Most POW abuse cases were based on affidavits by the repatriated POWs without cross examination (to be fair, it would have been logistically difficult if not impossible to summon thousands of witnesses as in ordinary trials).

Remarkably, the prosecution accused Lee of being a camp commandant or alternatively claimed that “by reason of his strong personality he usurped that position and actually ran the camp.”

Although Lee was certainly guilty of beating POWs, it was a daily routine in the Imperial Japanese Army, and he too was his superiors’ punch bag.

Regarding the more serious accusation of systematic slave labor and denial of life essentials, it was the outcome of Tokyo’s POW policy, of which Lee, a hapless colonial, had no say.

Lee’s defense counsel pleaded the court thus: “He himself is one of the sacrifices of the war. He was forced to serve in the Japanese Army … To have heavy sentence to this pitiable Korean is a profanation of the law.” The plea went unheard.

Six decades later, a group of Koreans and Japanese gathered on a pleasant October weekend at a Buddhist temple in Tokyo to mourn the executed war criminals.

The two sides did not seem at ease with each other. The address by the Japanese representative dwelled upon the recent earthquake tragedy and the need to pull together as a nation. The Korean counterpart began his with the condemnation of Japan’s war of aggression that turned them into war criminals.

Following the end of Allied occupation in 1952, the Japanese government resumed the payment of benefits to its convicted war criminals that had been banned by the Allies, but excluded the Korean and Taiwanese ones, having unilaterally deprived them of their Japanese nationality in 1952.

In fact, Japan cut all benefits to the hundreds of thousands of former colonial veterans from Korea and Taiwan in stark contrast to the practice of other past colonial powers such as the United States, Britain, France, Germany and Italy. So much for the samurai code of honor.

Even after their release, Lee and his colleagues could not return home, where they had been labeled “Japanese collaborators” because of their war-crimes convictions. To the Japanese government and public, they were unwelcome “garlic-smelling Koreans.”

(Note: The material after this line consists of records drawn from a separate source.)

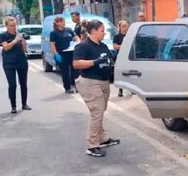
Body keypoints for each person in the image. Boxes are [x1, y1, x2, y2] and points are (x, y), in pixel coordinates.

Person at [73, 19, 120, 157]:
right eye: (102, 30)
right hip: (90, 83)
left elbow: (110, 59)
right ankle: (92, 145)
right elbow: (76, 63)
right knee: (97, 113)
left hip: (103, 81)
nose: (104, 33)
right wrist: (95, 62)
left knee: (101, 110)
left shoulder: (102, 45)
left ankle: (103, 138)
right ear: (93, 31)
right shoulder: (83, 46)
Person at [0, 17, 31, 114]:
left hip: (21, 61)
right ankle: (13, 106)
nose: (14, 27)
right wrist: (14, 41)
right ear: (7, 26)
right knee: (12, 85)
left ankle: (24, 104)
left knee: (23, 84)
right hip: (9, 63)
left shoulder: (19, 35)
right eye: (11, 26)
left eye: (15, 25)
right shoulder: (3, 35)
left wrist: (24, 43)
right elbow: (6, 48)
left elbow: (24, 49)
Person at [50, 16, 80, 93]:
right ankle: (67, 87)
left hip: (71, 52)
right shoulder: (54, 33)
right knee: (65, 71)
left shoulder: (68, 30)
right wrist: (56, 54)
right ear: (57, 23)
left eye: (64, 21)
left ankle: (78, 86)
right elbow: (52, 44)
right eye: (62, 21)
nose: (64, 23)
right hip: (62, 53)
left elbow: (75, 37)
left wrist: (77, 41)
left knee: (76, 70)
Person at [113, 20, 129, 97]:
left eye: (126, 26)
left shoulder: (130, 35)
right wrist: (123, 46)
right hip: (120, 56)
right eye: (123, 26)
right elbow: (115, 46)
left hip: (129, 57)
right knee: (120, 73)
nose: (125, 28)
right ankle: (120, 90)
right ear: (120, 28)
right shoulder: (116, 36)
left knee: (130, 72)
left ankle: (132, 89)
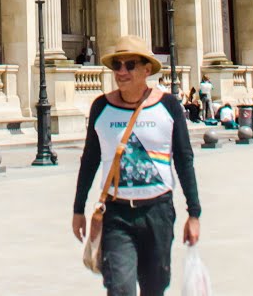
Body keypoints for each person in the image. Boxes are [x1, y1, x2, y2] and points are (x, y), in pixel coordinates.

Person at [72, 35, 201, 296]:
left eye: (129, 65)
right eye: (117, 65)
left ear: (146, 70)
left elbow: (184, 159)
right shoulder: (101, 107)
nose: (121, 71)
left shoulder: (168, 106)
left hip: (158, 212)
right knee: (120, 288)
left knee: (155, 288)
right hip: (116, 213)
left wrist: (194, 213)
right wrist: (78, 209)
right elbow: (89, 161)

Stranded in an alien land, some killed themselves in despair or ended their lives in a mental asylum. The others eked out a living through hard work. One by one, they died leaving Lee as one of the last remaining survivors.

After the mourning service, the attendants went for lunch together. When asked if he thinks Japan had waged a war of aggression, a surviving Japanese war criminal pondered for a while and then replied that it was difficult to answer ― an unsurprising response in a nation that still cannot come to terms with its war past.

In contrast, Lee admits that regardless of the circumstances, he bore responsibility for the inhumane treatment of the prisoners. In 1991 he visited Australia to deliver his personal apology to Lt. Col. Dunlop, a surviving Hintok POW.

“Mr. Lee,” writes Prof. Utsumi Aiko of Keisen University, “came to accept that he was a wrongdoer as well as a victim.”

In 2006 a report by the truth commission set up by the Korean government found that 83 Korean prison guards including Lee were victims of forced mobilization exonerating them from the charge of Japanese collaboration. It was a belated but meaningful victory.

Lee, 86, is now pushing to pass a symbolic compensation legislation in the Japanese Diet. He and the surviving family members demand Japan’s apology for making them work as prison guards in cruel and impossible conditions and abandoning them after the war. “This will be the final task of my life,” he said.

Shin Hee-seok studies international law at Yonsei University in Seoul. He was recently discharged as first lieutenant of the Republic of Korea Air Force.